The Post-Modern significance of our current onion skinned modern society suffering in some great measure by this necessary addition of more banal advertising fluff. The rules of the game once again circumvented as they pass by an old Saturn working his ancient magic through the Neo-Platonic Nu! Maybe those signals have become garbled? Who knows back here upon our big blue marble? It makes me wonder, should I keep my spare bed sheets freshly laundered, starched, and recently pressed in hopes of this repertoire being revived? Was there some miscommunication either way, back then or now, as to the proper configuration or useful meaning of those bed sheets ranging from casual toga to formal nightly employed Klan uniform? And after all our ceaseless SJW rhetoric, at the end of day, does it really matter.

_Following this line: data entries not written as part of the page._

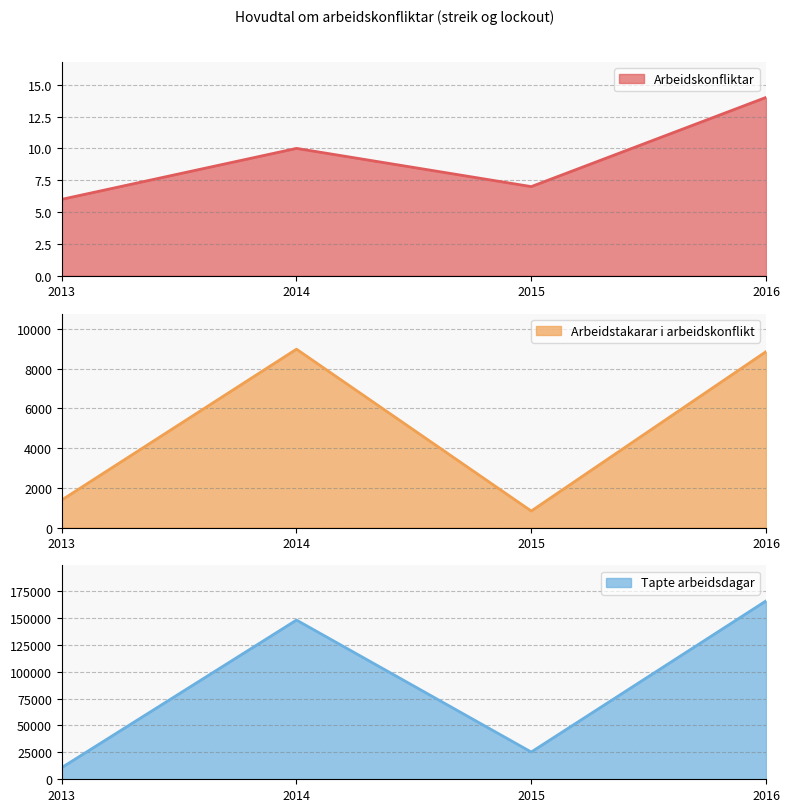

In Tapte arbeidsdagar, how many points are higher than both neighbors (excluding endpoints)?

1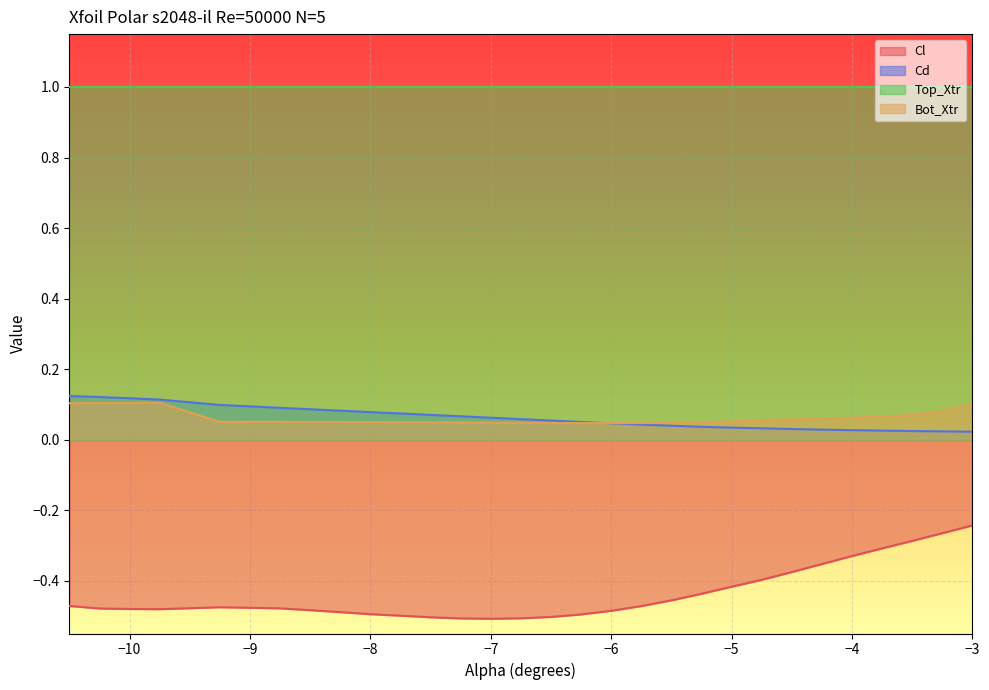

List the labels in order of Cl value, largest first.

-3.0, -3.25, -3.5, -3.75, -4.0, -4.25, -4.5, -4.75, -5.0, -5.25, -5.5, -10.5, -5.75, -9.25, -9.0, -8.75, -10.25, -10.0, -9.75, -8.5, -6.0, -8.25, -8.0, -6.25, -7.75, -6.5, -7.5, -6.75, -7.25, -7.0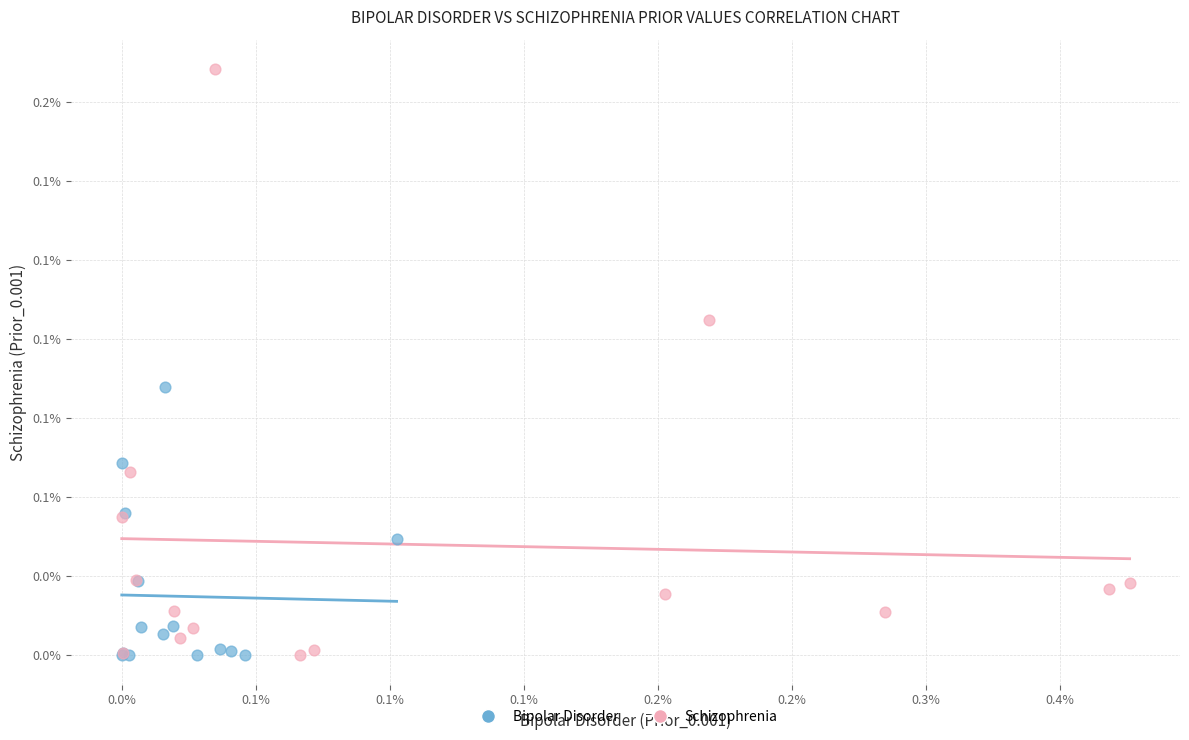

Which series has the largest Y range (max minus min)?

Schizophrenia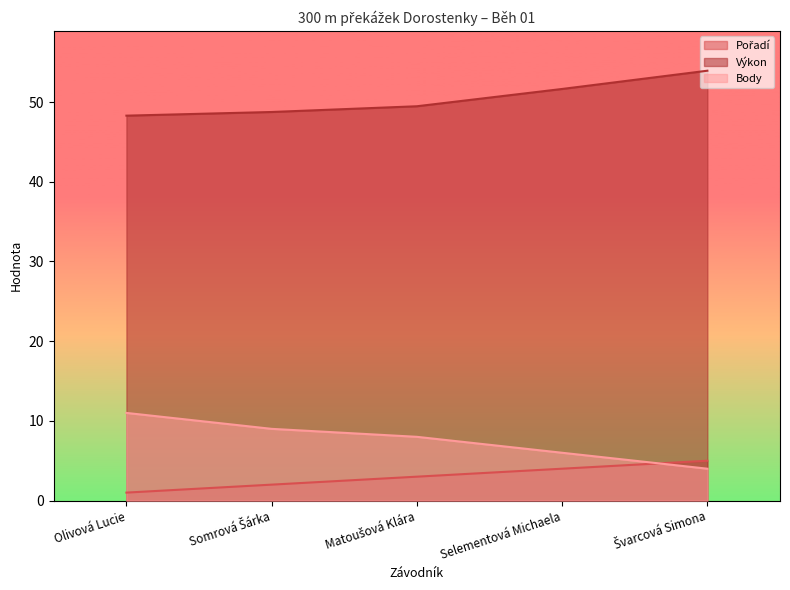

What position from the right is Matoušová Klára?

3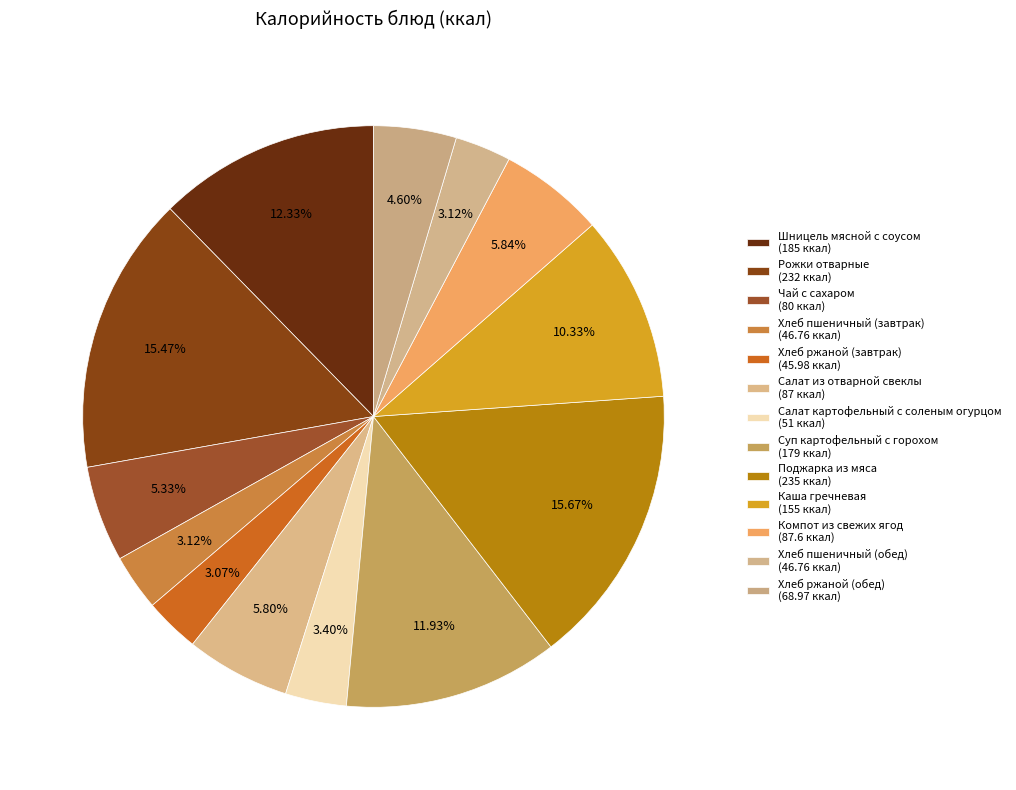

Count the number of slices in the pie.

13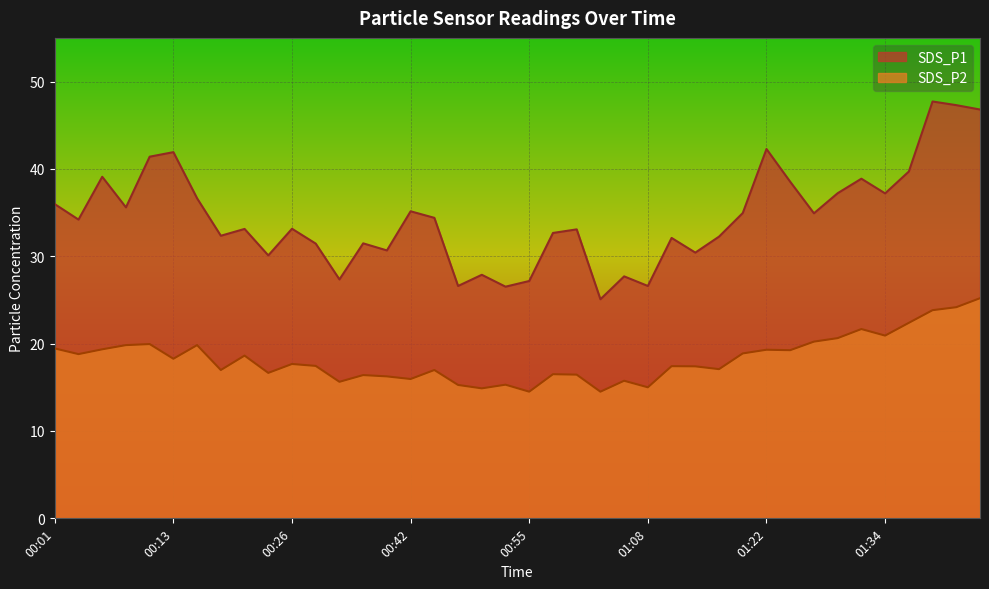

Is it true that SDS_P2 equals 6.6 at 00:13?

False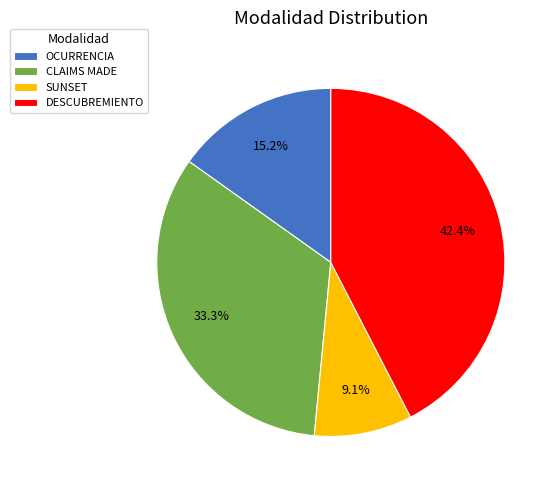

To the nearest percent, what percentage of the pie is DESCUBREMIENTO?

42%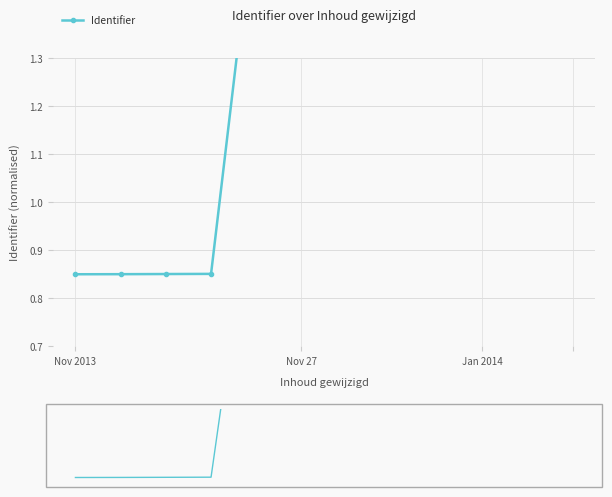

Where is the first local maximum?

6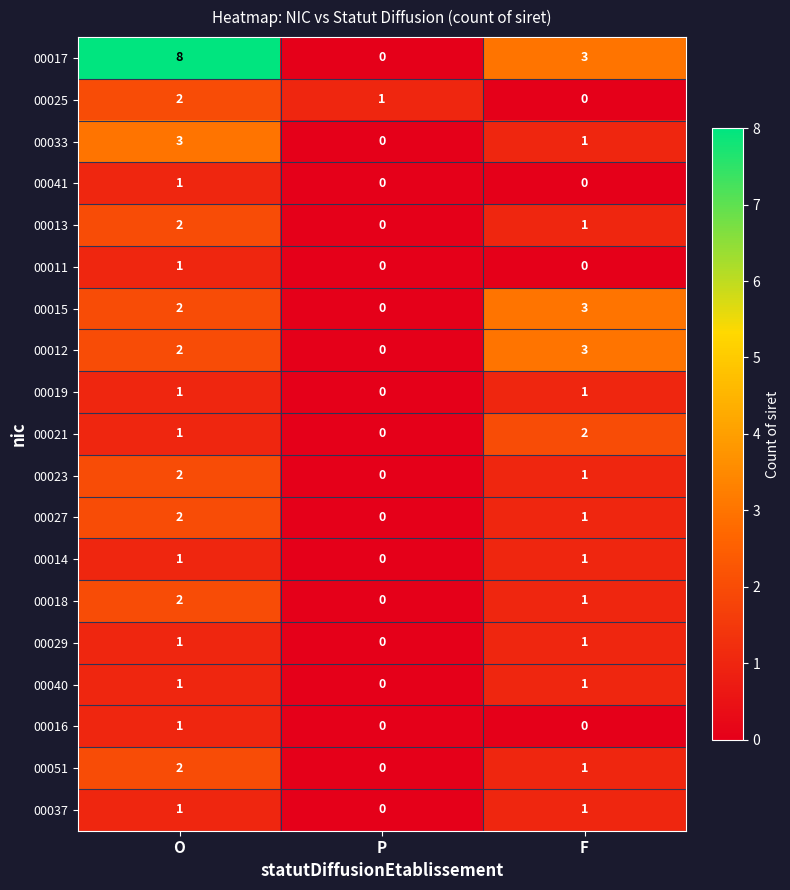

List the labels in order of 00033 value, largest first.

O, F, P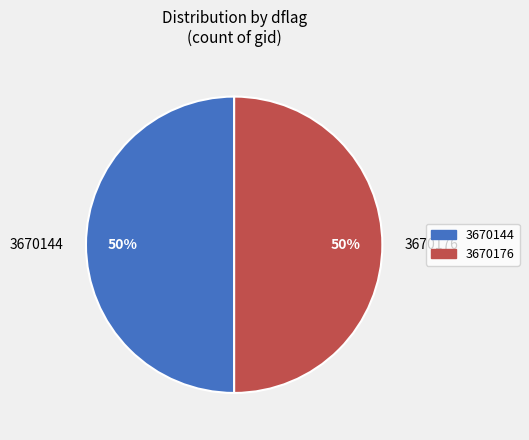

To the nearest percent, what is the average slice percentage?

50%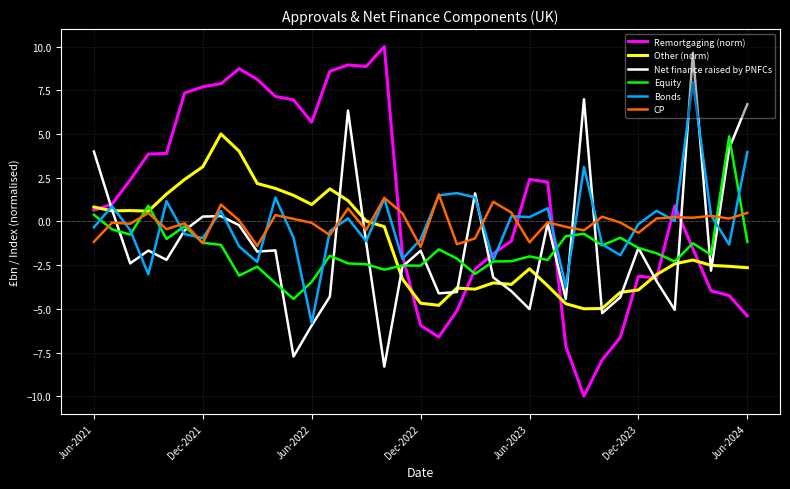

True or false: CP and Other (norm) cross at least once.

True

Not as long as one makes sure to have that chunky chicken filled tin can of constantly gluncking soup held tightly in hand and ever at the ready! Keep those sponsors happy! They obviously have penetrated the Akhashic plane of universal consciousness with all their ad campaigns. Otherwise, why would I have to be holding this damn thing and try to attempt to recite some pompous sounding pseudo Shakespeare in ethically sounding erudite rhymes before a phantom audience? Who do you bring to account for the absurdity of all that?